Elizabeth of Brandenburg (1425 - after 13 January 1465) was a princess of Brandenburg by birth and marriage Duchess of Pomerania.

== Life ==
Elizabeth was a daughter of the Margrave John the Alchemist of Brandenburg-Kulmbach (1406–1464) from his marriage to Barbara (1405–1465), daughter of Duke Rudolf III of Saxe-Wittenberg. Elizabeth's father renounced his rights to the succession in Brandenburg and instead received the Franconian possessions of the House of Hohenzollern. Her sisters were Queen Dorothea of Denmark and Marchioness Barbara of Mantua.

She married on 27 August 1440 with Duke Joachim I of Pomerania-Stettin (1427–1451). The marriage was meant to seal a treaty between Brandenburg and Pomerania. Joachim died of the plague in Szczecin, after eleven years of marriage. He had one son: Otto III of Pomerania-Stettin.

On 5 March 1454, she married her second husband, Duke Wartislaw X of Pomerania-Rügen (1435–1478). In 1464, her father and all three of her sons died. After the death of Otto III, a war erupted between Pomerania and Brandenburg about the inheritance of the Stettin branch of the family.

Her second marriage was a very unhappy one.
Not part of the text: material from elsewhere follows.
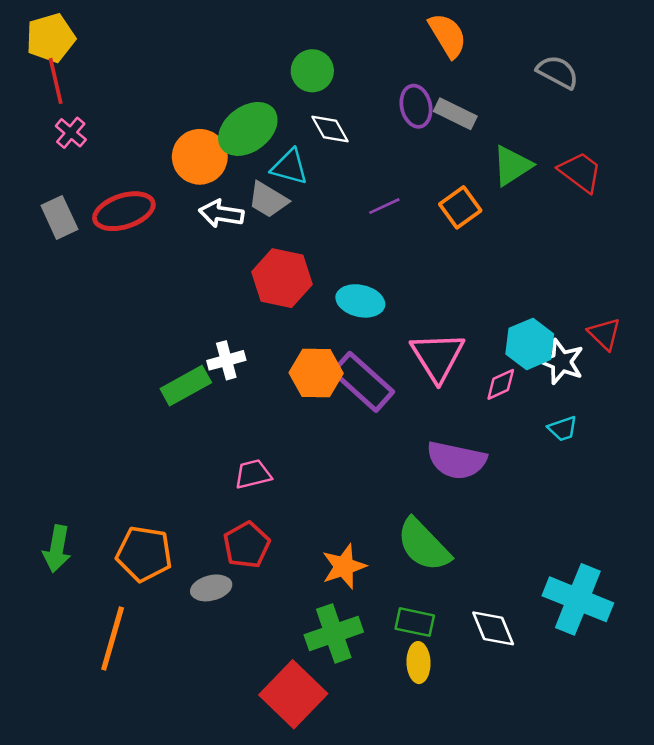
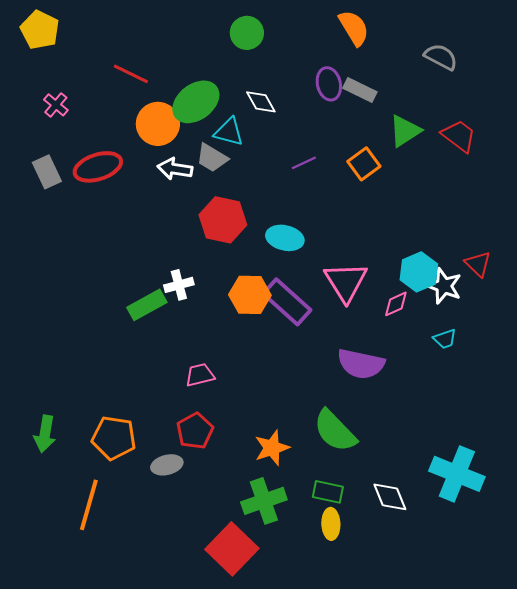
yellow pentagon: (51, 38) -> (40, 30), turned -30
green circle: (312, 71) -> (247, 33), moved
red line: (56, 81) -> (131, 74), moved, turned -51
She felt that her husband had ...planned to kill her, and take her life and limb and, although it would be unchristian and pitiable, revoke her interests and pensions. Because of great distress and poverty, her uncle gave her Lippehne and Berlinchen instead of her father's Arnswalde.

For Frederick, the fate of his niece was the motivation to break off negotiations with Wartislaw about Stettin and push through his claims on Pomerania. After mediation by Duke Henry of Mecklenburg-Stargard, Wartislaw accepted Pomerania as a fief of the Electorate of Brandenburg.

== Issue ==
Elisabeth had a son from her first marriage to Joachim:
- Otto III (1444–1464), Duke of Pomerania-Stettin.

From her second marriage with Wartislaw, she had two sons:
- Swantibor V, Duke of Pomerania (1454–1464)
- Ertmar (1455–1464)

== Sources ==
- Friedrich Wilhelm Barthold: Geschichte von Rügen und Pommern, Band 4, F. Perthes, 1843, p. 289 ff.